By Patricia H Kushlis
Not long after the Soviet invasion of Afghanistan various versions of the following joke circulated in Moscow:
An American and a Soviet were comparing notes about their respective modes of travel. The Soviet asked the American how he got the work. The American answered: I drive my green car to the office. Then the Soviet asked the American how he got to the theater. The American answered: I drive my yellow car to the theater. Finally, the Soviet asked the American his mode of travel when he went abroad. The American responded: I drive my red car when I go abroad.
The American then asked the Soviet the same three questions: the Soviet responded, I take the metro to get to the office. I take the metro when I go to the theater.
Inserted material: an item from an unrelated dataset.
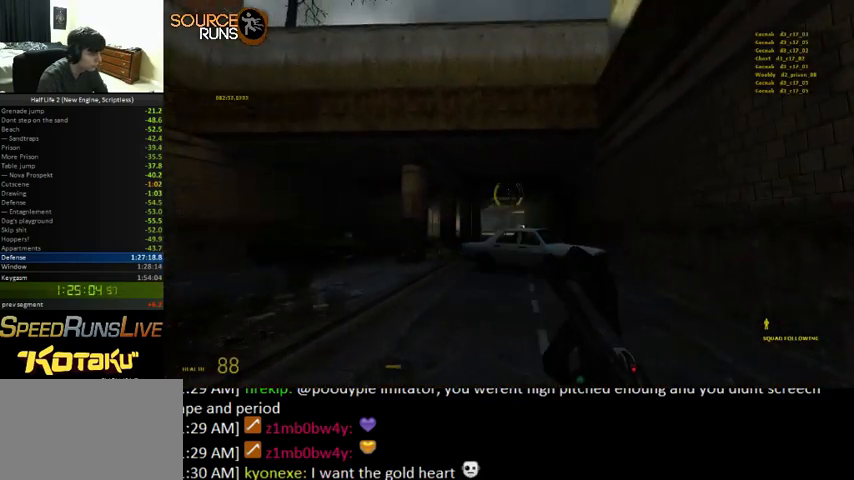
{"keys": [], "mouse": [], "events": []}
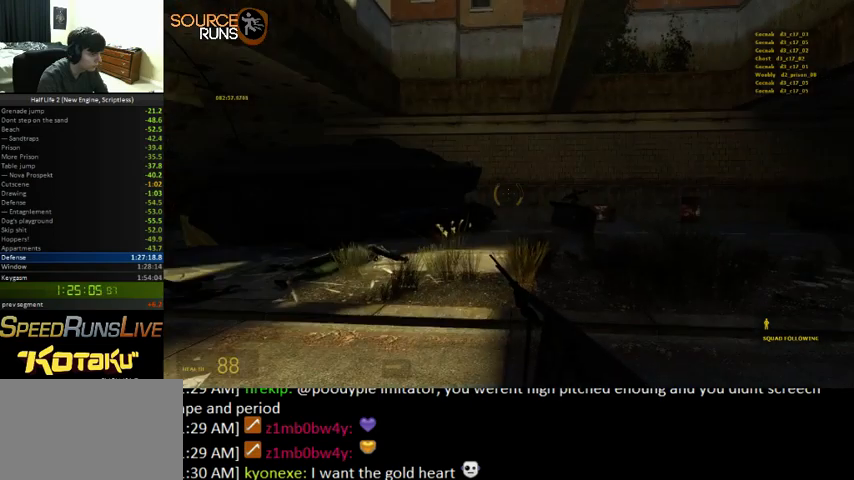
{"keys": [], "mouse": [], "events": [[233, "e", "down"], [366, "e", "up"]]}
And I drive my tank when I go abroad.
By March, the not-so-well-kept secret of the Soviet invasion hastily embarked upon to prop up a flailing, incompetent and vicious Communist dictator in Kabul had begun to show results - just not the ones the Kremlin had planned.
Instead, Soviet soldiers were being sent home in coffins sometimes arriving at the dead of night and buried secretly in graves with no indication that the soldier had been killed in war - simply that he had died fulfilling his international duty.
The first evidence we at the US Embassy in Moscow had of the effects of the invasion was a report from Kiev by an American couple who had come across a number of strangely marked fresh graves of young men in a local cemetery when they had been searching for Baba Yaar but had been sent in the wrong direction.
Meanwhile, I remember Russians living in Moscow of every economic class desperately trying to find places in institutes or universities for their sons so they would receive student deferments and thereby avoid or at least delay being sent to the killing fields.
I was reminded of this recently while reading Svetlana Alexievich’s Zinky Boys: Soviet Voices from the Afghan War, a collection of heart-wrenching stories from the survivors of that war and of families whose children or spouses died fighting in it. The term “Zinky boys” refers to the zinc coffins the deceased’ bodies were transported in before they were loaded into planes and often unceremoniously delivered to their loved ones at home for burial.
Alexievich, an investigative journalist from Belarus, collected these stories through copious interviews. She first published the collection in 1991 in Russian. It was translated into English by Julia and Robin Whitby in 1992. The book was controversial in Russia from the beginning - meeting with a decidedly mixed response. Alexievich concludes it with some of the negative comments she received.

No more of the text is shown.